● **Aim of the exercise**
Copy out the records that follow, leaving every character as it is.

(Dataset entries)

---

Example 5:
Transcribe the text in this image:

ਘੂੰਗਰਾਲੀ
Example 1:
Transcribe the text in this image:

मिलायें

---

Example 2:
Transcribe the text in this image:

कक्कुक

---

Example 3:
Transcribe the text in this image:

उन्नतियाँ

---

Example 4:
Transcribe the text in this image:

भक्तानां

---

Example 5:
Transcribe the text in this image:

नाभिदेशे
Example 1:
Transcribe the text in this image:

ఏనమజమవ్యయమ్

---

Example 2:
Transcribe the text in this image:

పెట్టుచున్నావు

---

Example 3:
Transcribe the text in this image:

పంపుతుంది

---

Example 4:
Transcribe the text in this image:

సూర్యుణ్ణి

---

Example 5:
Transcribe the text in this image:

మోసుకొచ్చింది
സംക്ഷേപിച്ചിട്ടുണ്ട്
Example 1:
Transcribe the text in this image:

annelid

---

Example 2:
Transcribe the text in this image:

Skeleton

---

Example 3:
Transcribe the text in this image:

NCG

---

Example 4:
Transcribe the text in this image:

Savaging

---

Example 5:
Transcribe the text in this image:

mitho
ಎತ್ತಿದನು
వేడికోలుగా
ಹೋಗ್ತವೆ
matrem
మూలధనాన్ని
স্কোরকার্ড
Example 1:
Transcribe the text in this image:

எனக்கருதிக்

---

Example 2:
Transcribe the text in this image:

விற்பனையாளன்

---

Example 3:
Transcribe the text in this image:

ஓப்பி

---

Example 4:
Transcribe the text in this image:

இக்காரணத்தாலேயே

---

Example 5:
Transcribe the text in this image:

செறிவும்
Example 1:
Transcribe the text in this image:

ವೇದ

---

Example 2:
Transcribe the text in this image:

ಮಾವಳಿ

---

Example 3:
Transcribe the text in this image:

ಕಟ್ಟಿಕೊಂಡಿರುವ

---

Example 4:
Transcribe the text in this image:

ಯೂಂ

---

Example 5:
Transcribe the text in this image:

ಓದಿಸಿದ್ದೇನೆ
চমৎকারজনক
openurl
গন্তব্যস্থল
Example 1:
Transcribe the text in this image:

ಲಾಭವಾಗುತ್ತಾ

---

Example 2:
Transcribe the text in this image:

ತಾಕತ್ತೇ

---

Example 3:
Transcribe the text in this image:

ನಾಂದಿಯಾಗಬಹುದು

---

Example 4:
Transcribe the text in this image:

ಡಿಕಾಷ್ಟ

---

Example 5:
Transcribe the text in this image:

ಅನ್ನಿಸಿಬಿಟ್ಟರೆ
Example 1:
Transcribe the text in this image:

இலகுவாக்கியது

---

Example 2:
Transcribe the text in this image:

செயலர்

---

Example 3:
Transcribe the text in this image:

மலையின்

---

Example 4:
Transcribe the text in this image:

● **Answer below**
---

Example 5:
Transcribe the text in this image:

ਘੂੰਗਰਾਲੀ
Example 1:
Transcribe the text in this image:

मिलायें

---

Example 2:
Transcribe the text in this image:

कक्कुक

---

Example 3:
Transcribe the text in this image:

उन्नतियाँ

---

Example 4:
Transcribe the text in this image:

भक्तानां

---

Example 5:
Transcribe the text in this image:

नाभिदेशे
Example 1:
Transcribe the text in this image:

ఏనమజమవ్యయమ్

---

Example 2:
Transcribe the text in this image:

పెట్టుచున్నావు

---

Example 3:
Transcribe the text in this image:

పంపుతుంది

---

Example 4:
Transcribe the text in this image:

సూర్యుణ్ణి

---

Example 5:
Transcribe the text in this image:

మోసుకొచ్చింది
സംക്ഷേപിച്ചിട്ടുണ്ട്
Example 1:
Transcribe the text in this image:

annelid

---

Example 2:
Transcribe the text in this image:

Skeleton

---

Example 3:
Transcribe the text in this image:

NCG

---

Example 4:
Transcribe the text in this image:

Savaging

---

Example 5:
Transcribe the text in this image:

mitho
ಎತ್ತಿದನು
వేడికోలుగా
ಹೋಗ್ತವೆ
matrem
మూలధనాన్ని
স্কোরকার্ড
Example 1:
Transcribe the text in this image:

எனக்கருதிக்

---

Example 2:
Transcribe the text in this image:

விற்பனையாளன்

---

Example 3:
Transcribe the text in this image:

ஓப்பி

---

Example 4:
Transcribe the text in this image:

இக்காரணத்தாலேயே

---

Example 5:
Transcribe the text in this image:

செறிவும்
Example 1:
Transcribe the text in this image:

ವೇದ

---

Example 2:
Transcribe the text in this image:

ಮಾವಳಿ

---

Example 3:
Transcribe the text in this image:

ಕಟ್ಟಿಕೊಂಡಿರುವ

---

Example 4:
Transcribe the text in this image:

ಯೂಂ

---

Example 5:
Transcribe the text in this image:

ಓದಿಸಿದ್ದೇನೆ
চমৎকারজনক
openurl
গন্তব্যস্থল
Example 1:
Transcribe the text in this image:

ಲಾಭವಾಗುತ್ತಾ

---

Example 2:
Transcribe the text in this image:

ತಾಕತ್ತೇ

---

Example 3:
Transcribe the text in this image:

ನಾಂದಿಯಾಗಬಹುದು

---

Example 4:
Transcribe the text in this image:

ಡಿಕಾಷ್ಟ

---

Example 5:
Transcribe the text in this image:

ಅನ್ನಿಸಿಬಿಟ್ಟರೆ
Example 1:
Transcribe the text in this image:

இலகுவாக்கியது

---

Example 2:
Transcribe the text in this image:

செயலர்

---

Example 3:
Transcribe the text in this image:

மலையின்

---

Example 4:
Transcribe the text in this image:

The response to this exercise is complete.